- _PROBLEM REQUIREMENTS_
The expected output is each line below containing "System", copied in full.

- _EXCERPTED DATA_
------------

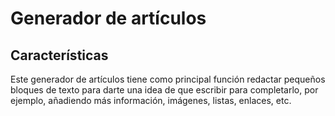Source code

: # Generador de artículos

## Características

Este generador de artículos tiene como principal función redactar pequeños bloques de texto para darte una idea de que escribir para completarlo, por ejemplo, añadiendo más información, imágenes, listas, enlaces, etc.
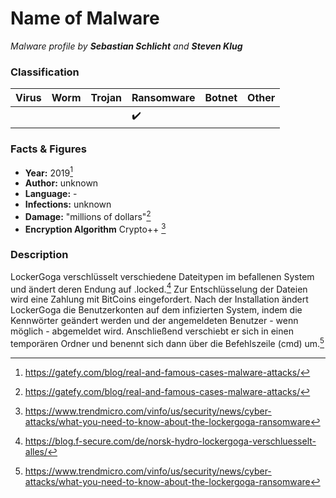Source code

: # Name of Malware

_Malware profile by **Sebastian Schlicht** and **Steven Klug**_

### Classification

| Virus              | Worm               | Trojan             | Ransomware         | Botnet             | Other                                   |
|:-------------------|:-------------------|:-------------------|:-------------------|:-------------------|:----------------------------------------|
|  |  |  | :heavy_check_mark: |  |  |

### Facts & Figures

* **Year:** 2019[^1]
* **Author:** unknown
* **Language:** -
* **Infections:** unknown
* **Damage:** "millions of dollars"[^1]
* **Encryption Algorithm** Crypto++ [^2]


### Description

LockerGoga verschlüsselt verschiedene Dateitypen im befallenen System und ändert deren Endung auf .locked.[^3] Zur Entschlüsselung der Dateien wird eine Zahlung mit BitCoins eingefordert.
Nach der Installation ändert LockerGoga die Benutzerkonten auf dem infizierten System, indem die Kennwörter geändert werden und der angemeldeten Benutzer - wenn möglich - abgemeldet wird. Anschließend verschiebt er sich in einen temporären Ordner und benennt sich dann über die Befehlszeile (cmd) um.[^2]


[^1]: https://gatefy.com/blog/real-and-famous-cases-malware-attacks/
[^2]: https://www.trendmicro.com/vinfo/us/security/news/cyber-attacks/what-you-need-to-know-about-the-lockergoga-ransomware
[^3]: https://blog.f-secure.com/de/norsk-hydro-lockergoga-verschluesselt-alles/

------------

- _EXPECTED ANSWER_
LockerGoga verschlüsselt verschiedene Dateitypen im befallenen System und ändert deren Endung auf .locked.[^3] Zur Entschlüsselung der Dateien wird eine Zahlung mit BitCoins eingefordert.
Nach der Installation ändert LockerGoga die Benutzerkonten auf dem infizierten System, indem die Kennwörter geändert werden und der angemeldeten Benutzer - wenn möglich - abgemeldet wird. Anschließend verschiebt er sich in einen temporären Ordner und benennt sich dann über die Befehlszeile (cmd) um.[^2]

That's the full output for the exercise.